Pela primeira vez, um ex-presidente da República e oficiais-generais das Forças Armadas estão sendo julgados pelo crime de tentativa de golpe de Estado, no Supremo Tribunal federal (STF), a justiça civil. Trata-se de uma ruptura com a tradição conciliatória, que marcou a trajetória política nacional, em que anistias funcionaram como válvulas de escape em períodos de crise. Entretanto, apenas adiaram novas tentativas de golpes e, também, golpes bem-sucedidos, numa ciranda que resultou em 21 anos de ditadura militar na segunda metade do século passado .

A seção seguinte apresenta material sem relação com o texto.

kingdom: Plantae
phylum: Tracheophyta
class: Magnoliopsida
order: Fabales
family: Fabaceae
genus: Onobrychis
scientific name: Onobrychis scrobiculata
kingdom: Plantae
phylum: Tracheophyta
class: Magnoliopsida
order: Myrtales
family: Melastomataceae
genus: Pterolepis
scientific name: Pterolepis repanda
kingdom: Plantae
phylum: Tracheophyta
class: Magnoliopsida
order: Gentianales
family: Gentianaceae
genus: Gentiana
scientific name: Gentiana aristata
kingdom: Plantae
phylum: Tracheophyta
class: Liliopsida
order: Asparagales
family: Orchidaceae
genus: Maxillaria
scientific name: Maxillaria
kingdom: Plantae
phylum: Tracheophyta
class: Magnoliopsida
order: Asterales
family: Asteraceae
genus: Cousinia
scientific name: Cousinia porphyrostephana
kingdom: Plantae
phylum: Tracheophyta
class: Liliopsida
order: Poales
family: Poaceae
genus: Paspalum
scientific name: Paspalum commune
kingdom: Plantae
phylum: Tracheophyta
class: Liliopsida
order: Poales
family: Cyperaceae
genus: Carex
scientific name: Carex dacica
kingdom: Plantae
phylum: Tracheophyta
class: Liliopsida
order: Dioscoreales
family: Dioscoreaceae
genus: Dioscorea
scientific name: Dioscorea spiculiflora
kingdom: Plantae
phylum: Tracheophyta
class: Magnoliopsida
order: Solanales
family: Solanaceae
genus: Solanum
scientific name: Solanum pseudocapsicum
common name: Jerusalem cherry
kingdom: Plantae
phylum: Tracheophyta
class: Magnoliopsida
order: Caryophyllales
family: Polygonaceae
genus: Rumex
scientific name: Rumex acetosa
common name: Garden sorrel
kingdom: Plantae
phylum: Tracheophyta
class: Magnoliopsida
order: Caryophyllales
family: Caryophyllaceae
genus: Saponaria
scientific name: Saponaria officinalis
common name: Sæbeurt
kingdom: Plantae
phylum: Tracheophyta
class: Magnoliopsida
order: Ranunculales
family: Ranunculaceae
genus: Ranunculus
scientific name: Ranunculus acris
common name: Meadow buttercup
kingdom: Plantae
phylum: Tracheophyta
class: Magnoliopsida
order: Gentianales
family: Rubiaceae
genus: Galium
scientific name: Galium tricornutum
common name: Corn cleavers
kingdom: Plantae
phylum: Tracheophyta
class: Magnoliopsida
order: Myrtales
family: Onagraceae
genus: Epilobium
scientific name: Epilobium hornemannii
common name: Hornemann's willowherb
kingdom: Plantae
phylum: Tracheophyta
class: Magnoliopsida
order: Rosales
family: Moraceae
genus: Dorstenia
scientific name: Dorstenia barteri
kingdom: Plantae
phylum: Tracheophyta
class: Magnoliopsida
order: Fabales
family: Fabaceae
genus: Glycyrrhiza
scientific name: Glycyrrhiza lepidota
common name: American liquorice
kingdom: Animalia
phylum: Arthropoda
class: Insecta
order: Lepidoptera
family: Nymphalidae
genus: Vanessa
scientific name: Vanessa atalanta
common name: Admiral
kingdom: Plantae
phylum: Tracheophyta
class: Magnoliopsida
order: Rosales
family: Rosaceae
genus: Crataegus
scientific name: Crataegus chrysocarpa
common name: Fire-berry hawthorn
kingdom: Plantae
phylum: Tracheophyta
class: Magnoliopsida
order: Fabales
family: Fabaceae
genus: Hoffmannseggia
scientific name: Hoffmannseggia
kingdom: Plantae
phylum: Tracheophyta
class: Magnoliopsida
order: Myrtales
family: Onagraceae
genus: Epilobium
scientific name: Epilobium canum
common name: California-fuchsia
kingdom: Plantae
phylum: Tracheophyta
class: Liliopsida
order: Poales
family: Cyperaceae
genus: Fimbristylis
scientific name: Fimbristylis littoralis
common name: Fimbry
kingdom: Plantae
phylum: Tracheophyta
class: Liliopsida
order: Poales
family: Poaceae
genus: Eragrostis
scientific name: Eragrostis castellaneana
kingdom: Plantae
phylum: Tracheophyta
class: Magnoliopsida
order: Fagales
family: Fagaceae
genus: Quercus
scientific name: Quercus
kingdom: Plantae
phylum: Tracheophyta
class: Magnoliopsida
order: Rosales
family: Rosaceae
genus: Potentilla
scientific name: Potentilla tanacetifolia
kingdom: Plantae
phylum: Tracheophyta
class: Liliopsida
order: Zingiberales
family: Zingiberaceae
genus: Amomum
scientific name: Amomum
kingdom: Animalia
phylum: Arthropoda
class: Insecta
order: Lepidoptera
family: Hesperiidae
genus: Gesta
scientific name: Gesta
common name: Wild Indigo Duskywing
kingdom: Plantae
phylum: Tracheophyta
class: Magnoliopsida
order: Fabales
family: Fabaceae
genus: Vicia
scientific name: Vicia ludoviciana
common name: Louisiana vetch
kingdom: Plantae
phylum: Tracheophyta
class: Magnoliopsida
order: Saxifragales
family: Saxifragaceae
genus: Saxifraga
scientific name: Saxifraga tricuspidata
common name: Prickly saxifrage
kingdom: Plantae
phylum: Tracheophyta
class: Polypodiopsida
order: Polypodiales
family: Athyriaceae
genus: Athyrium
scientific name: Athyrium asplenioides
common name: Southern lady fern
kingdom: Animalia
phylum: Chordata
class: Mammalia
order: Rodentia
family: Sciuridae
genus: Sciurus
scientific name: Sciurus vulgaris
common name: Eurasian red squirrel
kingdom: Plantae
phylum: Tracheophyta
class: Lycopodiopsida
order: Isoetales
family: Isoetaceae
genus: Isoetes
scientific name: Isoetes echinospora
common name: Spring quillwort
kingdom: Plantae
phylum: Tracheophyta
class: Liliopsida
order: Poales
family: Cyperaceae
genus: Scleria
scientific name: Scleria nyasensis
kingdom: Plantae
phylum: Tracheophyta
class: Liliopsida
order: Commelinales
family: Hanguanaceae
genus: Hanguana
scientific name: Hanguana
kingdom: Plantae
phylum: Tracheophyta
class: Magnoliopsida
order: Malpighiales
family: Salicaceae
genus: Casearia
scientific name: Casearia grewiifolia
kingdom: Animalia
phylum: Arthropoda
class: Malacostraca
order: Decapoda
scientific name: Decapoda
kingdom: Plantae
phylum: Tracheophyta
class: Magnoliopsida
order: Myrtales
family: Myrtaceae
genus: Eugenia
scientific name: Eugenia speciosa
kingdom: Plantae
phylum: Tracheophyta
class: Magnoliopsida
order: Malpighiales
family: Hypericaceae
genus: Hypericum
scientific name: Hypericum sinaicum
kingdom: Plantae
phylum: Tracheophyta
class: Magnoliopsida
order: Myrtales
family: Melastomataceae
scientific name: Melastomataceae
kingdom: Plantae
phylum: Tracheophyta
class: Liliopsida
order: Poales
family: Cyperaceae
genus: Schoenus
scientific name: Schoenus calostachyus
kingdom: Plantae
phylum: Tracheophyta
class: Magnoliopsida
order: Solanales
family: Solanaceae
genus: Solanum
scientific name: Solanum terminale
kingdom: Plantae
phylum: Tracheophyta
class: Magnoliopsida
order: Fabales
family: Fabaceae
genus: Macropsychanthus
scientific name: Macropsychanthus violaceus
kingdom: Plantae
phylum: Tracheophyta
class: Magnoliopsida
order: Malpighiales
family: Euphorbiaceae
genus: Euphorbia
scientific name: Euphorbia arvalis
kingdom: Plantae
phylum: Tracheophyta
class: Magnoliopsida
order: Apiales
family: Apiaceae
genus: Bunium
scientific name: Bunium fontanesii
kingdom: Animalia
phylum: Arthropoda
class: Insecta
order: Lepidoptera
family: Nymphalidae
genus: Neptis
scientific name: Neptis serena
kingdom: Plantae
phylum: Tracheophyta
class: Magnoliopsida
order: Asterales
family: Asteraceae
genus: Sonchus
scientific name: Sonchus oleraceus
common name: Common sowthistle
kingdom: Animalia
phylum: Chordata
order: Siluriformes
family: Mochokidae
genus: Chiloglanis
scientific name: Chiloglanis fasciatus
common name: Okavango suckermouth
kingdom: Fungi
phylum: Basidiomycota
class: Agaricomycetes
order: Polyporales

Ao longo da República, várias anistias foram concedidas em momentos de transição, cada qual com sua especificidade casuística. As mais amplas e importantes foram a de 1945, ao final do Estado Novo, quando Getulio Vargas permitiu a reorganização política e a volta do Partido Comunista, que, dois anos, depois seria novamente proscrito, no governo Dutra. E a de 1979, que marcou a abertura política do regime militar, ao libertar presos políticos e permitir a volta dos exilados, ao mesmo tempo em garantiu a torturadores e agentes da repressão a impunidade, os proventos e as honrarias recebidas.

Na Nova República, anistias parciais a militares, servidores e grevistas reiteraram a lógica da pacificação em detrimento da responsabilização. Essa tradição de conciliação, vista por alguns como virtude nacional, consolidou a impunidade das elites políticas e militares, e manteve viva uma cultura golpista latente, que parecia sepultada no pacto entre governo e oposição para pacificação do país com a retirada dos militares do poder. A recidiva dessa cultura emergiu no governo Bolsonaro e culminou na tentativa de golpe de 8 de janeiro de 2023, uma semana após a posse de Luiz Inácio Lula da Silva.

A proposta de anistiar os condenados pelos atos de 8 de janeiro de 2023, quando milhares de apoiadores de Jair Bolsonaro depredaram as sedes dos Três Poderes, contestando o resultado eleitoral e defendendo a instalação de uma ditadura, porém, não tem nada de conciliadora. Está sendo articulada como um novo patamar da escalada de radicalização política, catalisada pelo julgamento do ex-presidente e anabolizada pelo tarifaço de 50% sobre os produtos brasileiros imposto pelo presidente dos Estados Unidos, Donald Trump, para reverter a inelegibilidade de Bolsonaro, seu aliado de primeira hora.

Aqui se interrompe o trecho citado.